Page images and extracted text:

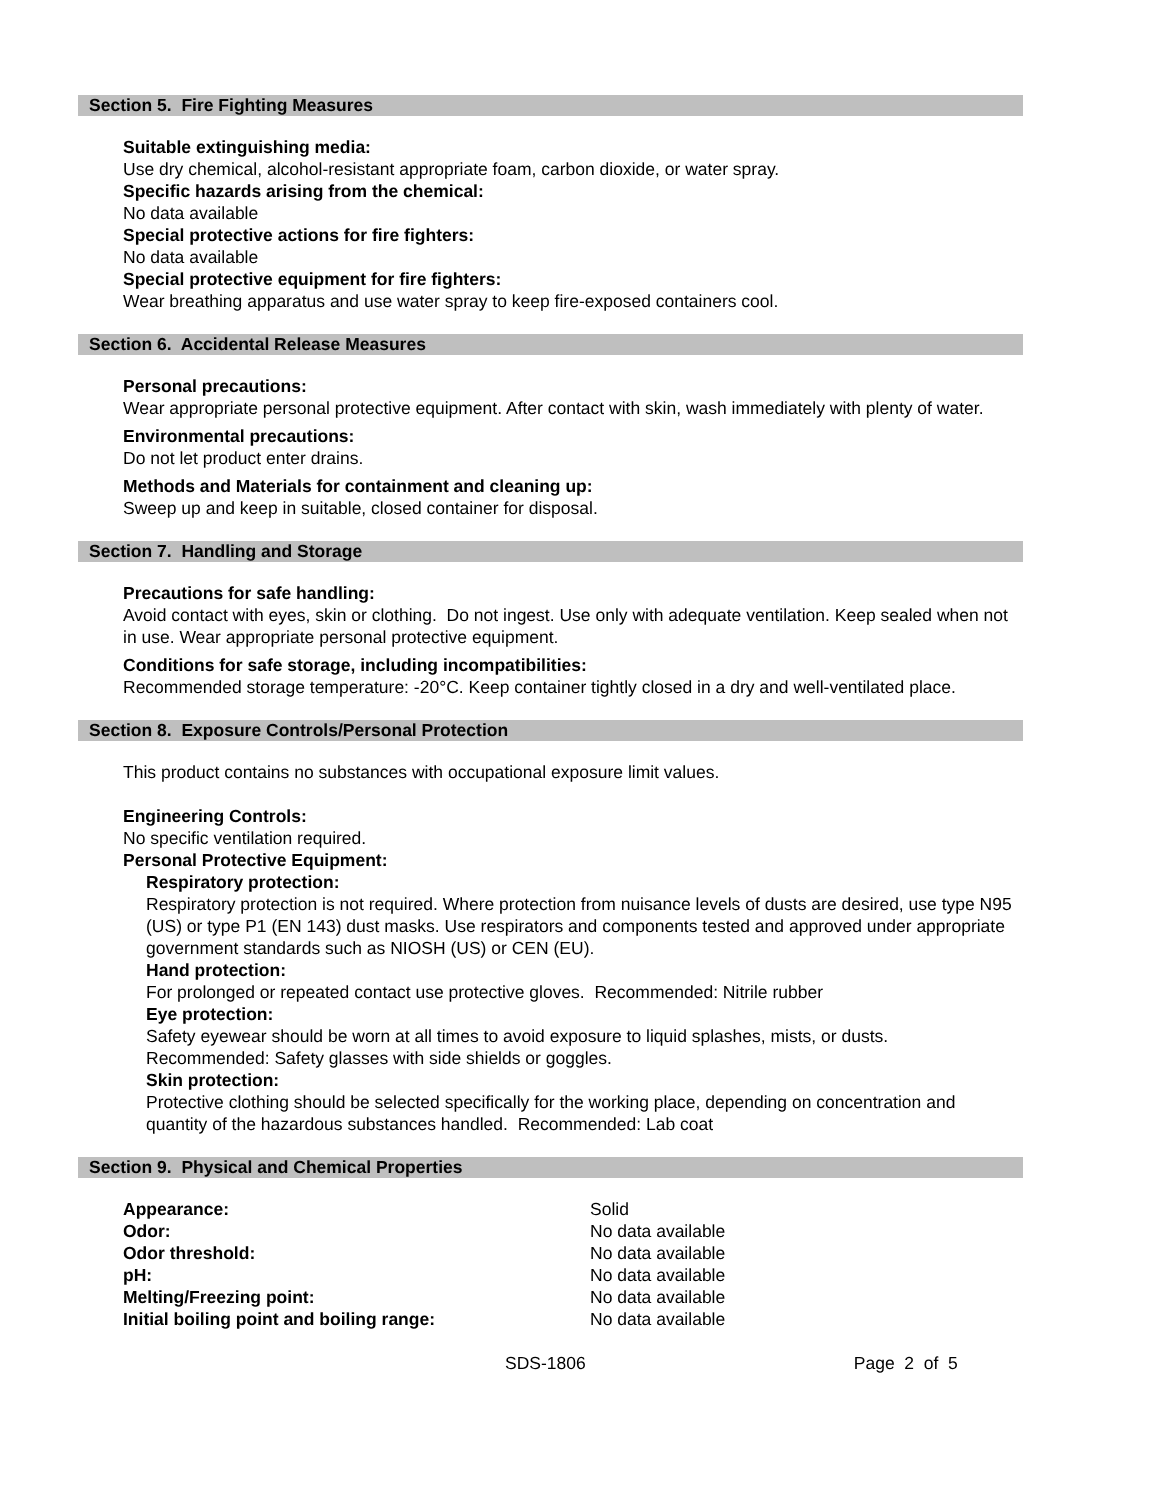Section 5. Fire Fighting Measures
Suitable extinguishing media:
Use dry chemical, alcohol-resistant appropriate foam, carbon dioxide, or water spray.
Specific hazards arising from the chemical:
No data available
Special protective actions for fire fighters:
No data available
Special protective equipment for fire fighters:
Wear breathing apparatus and use water spray to keep fire-exposed containers cool.
Section 6. Accidental Release Measures
Personal precautions:
Wear appropriate personal protective equipment. After contact with skin, wash immediately with plenty of water.
Environmental precautions:
Do not let product enter drains.
Methods and Materials for containment and cleaning up:
Sweep up and keep in suitable, closed container for disposal.
Section 7. Handling and Storage
Precautions for safe handling:
Avoid contact with eyes, skin or clothing. Do not ingest. Use only with adequate ventilation. Keep sealed when not in use. Wear appropriate personal protective equipment.
Conditions for safe storage, including incompatibilities:
Recommended storage temperature: -20°C. Keep container tightly closed in a dry and well-ventilated place.
Section 8. Exposure Controls/Personal Protection
This product contains no substances with occupational exposure limit values.
Engineering Controls:
No specific ventilation required.
Personal Protective Equipment:
Respiratory protection:
Respiratory protection is not required. Where protection from nuisance levels of dusts are desired, use type N95 (US) or type P1 (EN 143) dust masks. Use respirators and components tested and approved under appropriate government standards such as NIOSH (US) or CEN (EU).
Hand protection:
For prolonged or repeated contact use protective gloves. Recommended: Nitrile rubber
Eye protection:
Safety eyewear should be worn at all times to avoid exposure to liquid splashes, mists, or dusts. Recommended: Safety glasses with side shields or goggles.
Skin protection:
Protective clothing should be selected specifically for the working place, depending on concentration and quantity of the hazardous substances handled. Recommended: Lab coat
Section 9. Physical and Chemical Properties
| Appearance: | Solid |
| Odor: | No data available |
| Odor threshold: | No data available |
| pH: | No data available |
| Melting/Freezing point: | No data available |
| Initial boiling point and boiling range: | No data available |
SDS-1806 Page 2 of 5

## What is being asked
Copy each line of the entries that includes the word "water".

## Solution for this exercise
Use dry chemical, alcohol-resistant appropriate foam, carbon dioxide, or water spray.
Wear breathing apparatus and use water spray to keep fire-exposed containers cool.
Wear appropriate personal protective equipment. After contact with skin, wash immediately with plenty of water.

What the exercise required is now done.